Extracted records >>
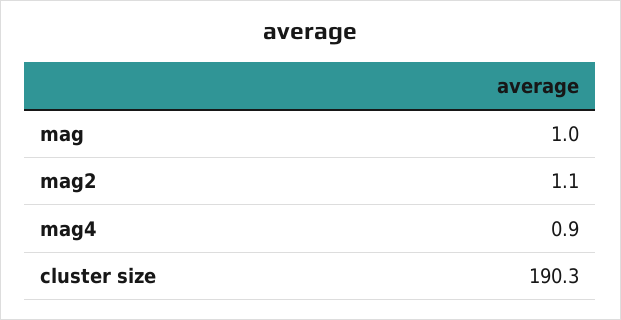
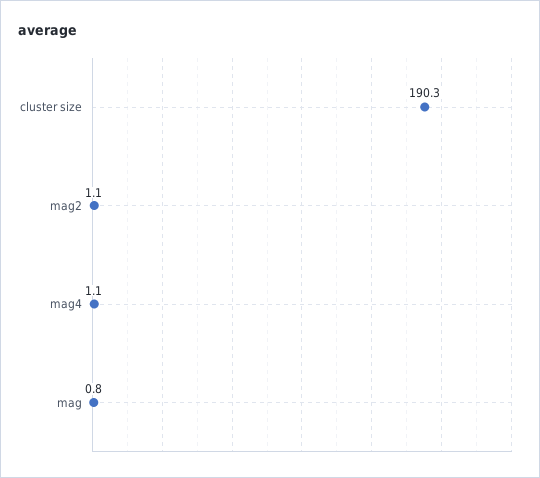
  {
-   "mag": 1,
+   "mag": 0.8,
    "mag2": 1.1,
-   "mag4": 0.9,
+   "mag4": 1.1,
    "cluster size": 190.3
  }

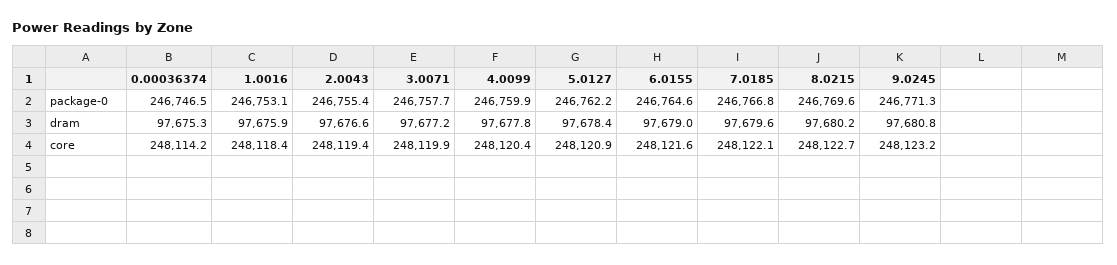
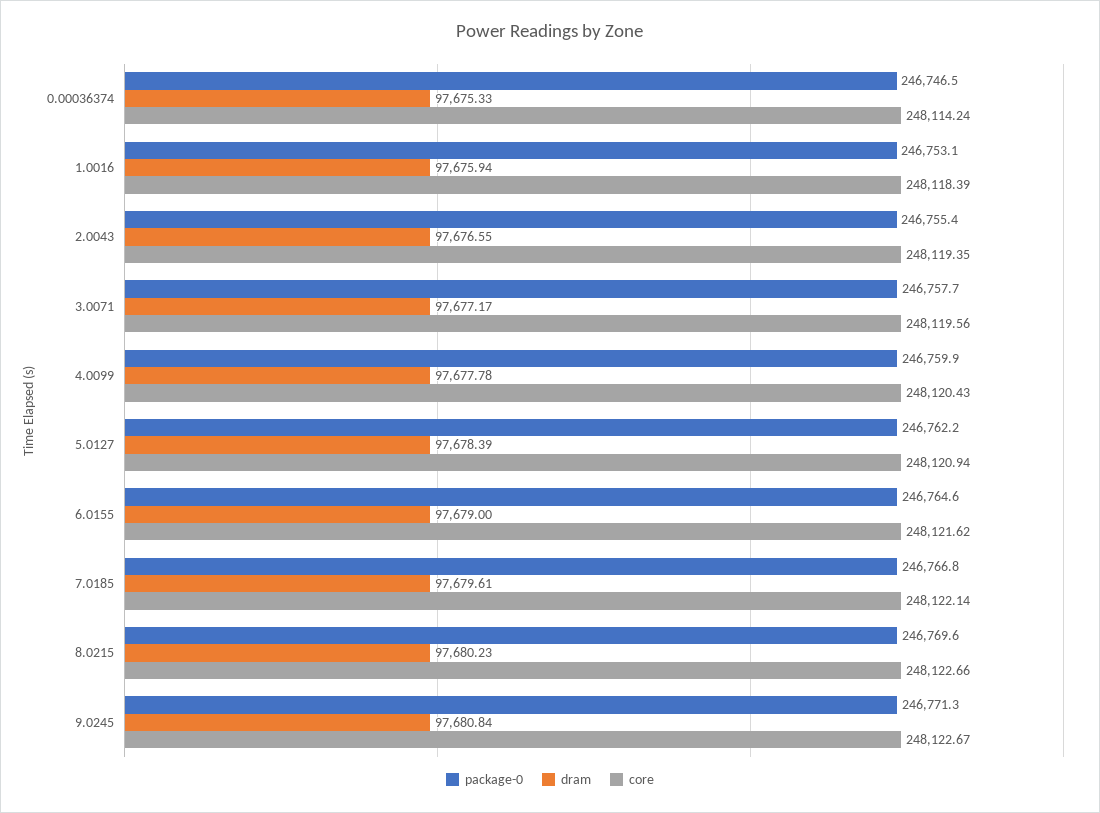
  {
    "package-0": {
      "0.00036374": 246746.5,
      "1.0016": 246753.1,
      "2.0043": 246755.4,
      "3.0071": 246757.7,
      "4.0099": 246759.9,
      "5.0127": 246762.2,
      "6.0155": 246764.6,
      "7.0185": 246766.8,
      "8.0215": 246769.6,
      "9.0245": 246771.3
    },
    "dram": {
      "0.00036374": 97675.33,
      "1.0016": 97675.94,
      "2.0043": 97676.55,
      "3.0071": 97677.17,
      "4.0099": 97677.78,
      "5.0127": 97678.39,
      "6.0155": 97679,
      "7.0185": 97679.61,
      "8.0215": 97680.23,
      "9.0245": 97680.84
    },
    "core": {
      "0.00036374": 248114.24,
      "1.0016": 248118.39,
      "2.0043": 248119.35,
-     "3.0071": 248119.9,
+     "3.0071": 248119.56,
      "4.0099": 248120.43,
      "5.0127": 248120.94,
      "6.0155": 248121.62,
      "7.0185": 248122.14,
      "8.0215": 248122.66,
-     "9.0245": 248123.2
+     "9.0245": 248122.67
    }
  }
==
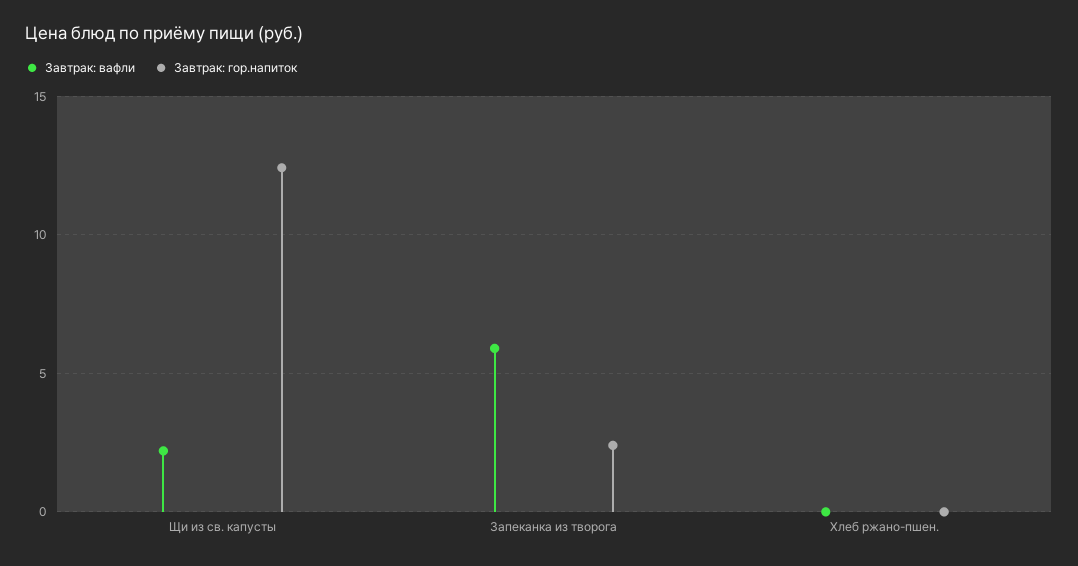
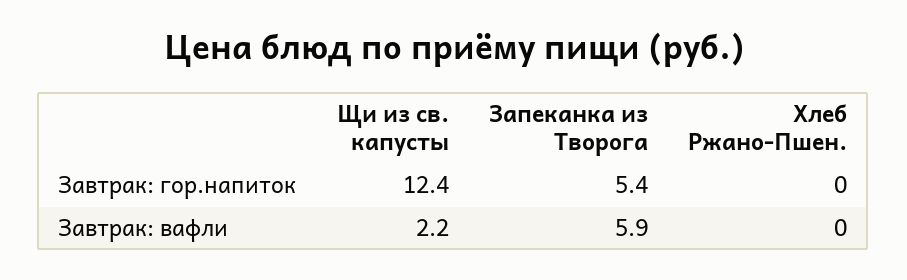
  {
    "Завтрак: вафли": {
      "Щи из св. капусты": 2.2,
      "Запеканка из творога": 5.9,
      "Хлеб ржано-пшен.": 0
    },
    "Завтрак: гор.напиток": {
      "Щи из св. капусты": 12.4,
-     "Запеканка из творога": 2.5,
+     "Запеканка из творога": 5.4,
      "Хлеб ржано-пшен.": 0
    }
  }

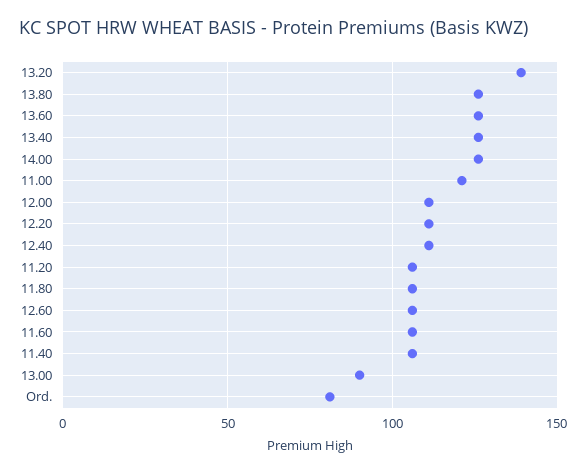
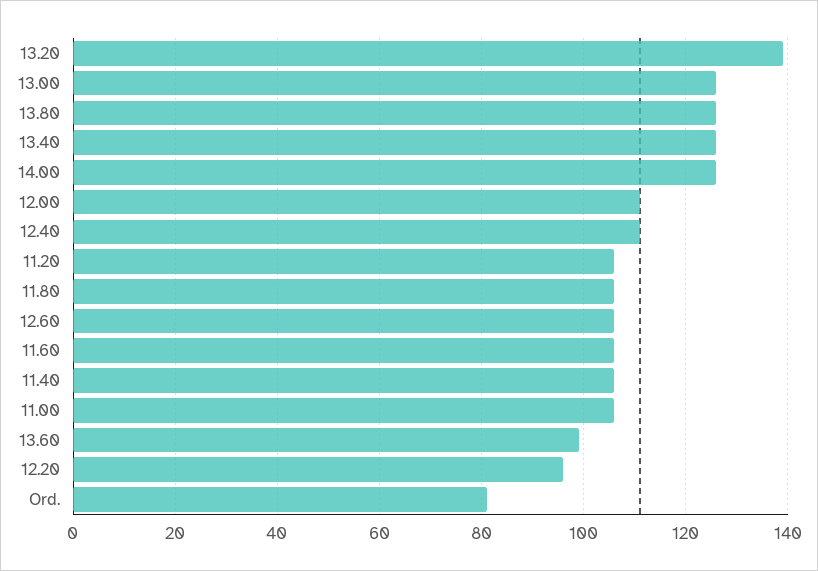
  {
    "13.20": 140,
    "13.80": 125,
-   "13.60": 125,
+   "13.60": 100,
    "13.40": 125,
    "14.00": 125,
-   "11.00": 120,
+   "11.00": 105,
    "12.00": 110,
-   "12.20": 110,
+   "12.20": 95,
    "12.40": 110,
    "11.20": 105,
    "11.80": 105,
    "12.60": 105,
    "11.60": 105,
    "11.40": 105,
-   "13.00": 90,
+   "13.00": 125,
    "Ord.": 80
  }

To-do item >> Show the lines where the word "Запеканка" appears in the entries.

Response box >>
      "Запеканка из творога": 5.9,
-     "Запеканка из творога": 2.5,
+     "Запеканка из творога": 5.4,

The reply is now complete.